Une politique de repli pour faire pression sur l'UE ?
Un navire des garde-côtes italiens avec à son bord 177 migrants rescapés a obtenu au bout d'une semaine l'autorisation d'accoster en Sicile. Le ministre de l'Intérieur Matteo Salvini avait auparavant menacé de renvoyer les réfugiés vers la Libye si les autres Etats européens ne les accueillaient pas. Les éditorialistes déplorent sa manière de faire sordide, même s'ils estiment sa requête recevable sur le fond.
Des gens sans défense pris en otage
Si Marco Tarquinio, rédacteur en chef d'Avvenire, approuve les revendications de Salvini, il condamne toutefois sa méthode :
«Compte tenu du sabotage du plan de 'répartition' des réfugiés se trouvant en Italie et en Grèce proposé en 2015 par la Commission européenne, l'objectif du gouvernement Conte - exiger de l'Europe un nouveau règlement plus efficace sur l'accueil des demandeurs d'asile et des migrants par tous les membres de l'UE - est légitime et tout à fait digne d'être soutenu. Un règlement que chacun soit tenu de respecter ... y compris les anciens pays communistes et néo-souverainistes de l'Est, membres du groupe de Visegrád. Mais il est illégitime et honteux de poursuivre cet objectif en 'prenant en otage' des personnes sans défense.»

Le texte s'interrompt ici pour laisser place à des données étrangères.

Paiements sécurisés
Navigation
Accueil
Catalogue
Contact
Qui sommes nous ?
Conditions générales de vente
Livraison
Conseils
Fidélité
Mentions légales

Des démarches moins agressives sont possibles
Il existe des méthodes moins drastiques que celle du ministre de l'Intérieur italien pour amener les partenaires européens à agir, commente La Croix :
«Le gouvernement espagnol, lui, a décidé de ne pas repousser les migrants qui réussissent à franchir le détroit de Gibraltar et, en même temps, fait appel à la coopération du reste de l'Union. … Les circonstances sont en effet propices à une approche posée. Les arrivées de migrants ont très fortement diminué ces deux dernières années, spécialement s'agissant de la Grèce et de l'Italie. La pression est désormais plutôt du côté de l'Espagne. ... C'est maintenant qu'il faut reprendre la discussion sur des mécanismes de répartition entre États membres et sur l'ouverture de canaux d'émigration légale directement dans les pays d'origine.»
Une rupture historique avec l'Europe
Le ministre de l'Intérieur italien pourrait pousser le bras de fer jusqu'à couper les ponts avec l'UE, redoute La Stampa :
«Matteo Salvini envisage sérieusement une rupture historique. Depuis des jours, il profère les menaces de renvoyer tous les nouveaux arrivants dans leur port d'origine. En réalité, cela n'est pas possible, car la Libye n'est pas considérée comme un 'lieu sûr' pour les demandeurs d'asile. D'ailleurs, ce n'est effectivement pas possible. Si le ministre renvoyait les migrants en Libye, il violerait les conventions internationales. … Mais Salvini semble n'en avoir cure. Les agents du ministère de l'Intérieur ont déjà commencé à examiner les bases juridiques pour savoir si ce retour serait possible.»
Ministre de l'Intérieur versus ministère public
Le Parquet italien enquête sur une éventuelle privation de liberté à bord du navire Diciotti. Dans Corriere della Sera, le chroniqueur Antonio Polito estime que Matteo Salvini évolue sur la corde raide :
«Pour atteindre des objectifs politiques, il faut agir dans le cadre de la loi et des réglementations nationales et internationales. Sur le thème de la migration plus que sur tout autre, et à plus forte raison quand on est ministre de l'Intérieur. ... Aujourd'hui, nous sommes confrontés à la situation paradoxale et inquiétante suivante : le Parquet enquête sur un crime - la privation de liberté imposée aux 177 'otages' se trouvant à bord du navire. Le ministre de l'Intérieur assume ouvertement la responsabilité de ce crime, défiant ainsi son propre ministère public. Cela prouve que la politique migratoire, si elle est mal gérée, peut avoir un effet boomerang sur le gouvernement.»